== BRANO DI TESTO ==
Manovre per aiutare l’espulsione

Attualmente questa manovre vengono utilizzate con minore frequenza, perché si predilige, nei casi di minore sicurezza del feto, portare a termine il parto con un taglio cesareo. Ancora oggi molto praticata è l’amniorexi, o rottura delle membrane; questa manovra consiste nello scollamento delle membrane amniotiche, quando si è al termine di una dilatazione completa. Se la rottura non avviene naturalmente, si procede allo scollamento e alla rottura delle stesse, per accelerare la progressione del travaglio. Ancora oggi viene utilizzata, come presidio in caso di scarsa contrattilità uterina o di esaurimento delle forze della donna, la ventosa. Si tratta di una piccola coppetta di metallo o di plastica collegata a un manico aspiratore. Viene applicata sulla testa del feto e in concomitanza di una spinta della donna fa presa sul feto aiutandolo a uscire. Un altro intervento chirurgico largamente eseguito durante il travaglio è l’episiotomia o perineotomia (taglio dell’imbocco della vagina), che consiste in un piccolo taglio dei tessuti della vagina per facilitare la fuoriuscita della testa del feto, onde evitare che questi si lacerino durante il passaggio di una testa molto grande. [S.S.]

== VOCI MOSTRATE ==

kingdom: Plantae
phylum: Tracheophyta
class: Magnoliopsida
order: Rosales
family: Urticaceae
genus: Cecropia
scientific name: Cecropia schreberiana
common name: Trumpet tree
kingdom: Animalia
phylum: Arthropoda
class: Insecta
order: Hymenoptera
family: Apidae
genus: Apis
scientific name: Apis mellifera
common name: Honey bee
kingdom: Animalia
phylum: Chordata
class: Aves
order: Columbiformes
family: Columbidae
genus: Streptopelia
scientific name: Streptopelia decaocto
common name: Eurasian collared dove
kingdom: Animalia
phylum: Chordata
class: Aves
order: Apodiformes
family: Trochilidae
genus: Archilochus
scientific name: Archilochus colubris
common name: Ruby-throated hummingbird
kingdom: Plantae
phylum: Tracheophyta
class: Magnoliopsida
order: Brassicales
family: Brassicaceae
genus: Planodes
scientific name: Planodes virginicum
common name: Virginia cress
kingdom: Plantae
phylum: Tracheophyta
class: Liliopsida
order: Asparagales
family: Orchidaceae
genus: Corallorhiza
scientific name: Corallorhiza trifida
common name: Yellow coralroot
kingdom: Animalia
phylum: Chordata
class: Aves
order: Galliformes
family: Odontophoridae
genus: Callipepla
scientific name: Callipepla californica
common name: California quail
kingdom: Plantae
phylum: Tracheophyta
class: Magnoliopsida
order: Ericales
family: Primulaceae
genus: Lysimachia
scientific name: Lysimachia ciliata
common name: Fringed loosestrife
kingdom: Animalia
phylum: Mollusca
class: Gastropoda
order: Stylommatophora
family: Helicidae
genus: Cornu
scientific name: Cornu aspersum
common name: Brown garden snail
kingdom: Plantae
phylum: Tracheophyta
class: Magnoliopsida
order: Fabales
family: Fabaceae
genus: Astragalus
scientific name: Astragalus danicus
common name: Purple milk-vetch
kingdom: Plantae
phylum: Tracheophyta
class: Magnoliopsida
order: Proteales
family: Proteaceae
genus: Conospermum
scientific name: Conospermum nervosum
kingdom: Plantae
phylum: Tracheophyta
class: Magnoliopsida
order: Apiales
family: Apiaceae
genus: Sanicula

== COSA FARE ==
Elenca le procedure di cui il brano sulle manovre del parto descrive in che cosa consistono, riportando anche gli altri nomi che il brano indica. Il materiale non ha alcun ruolo in questo esercizio.

== RISULTATO DELL'ESERCIZIO ==
- amniorexi, o rottura delle membrane
- ventosa
- episiotomia o perineotomia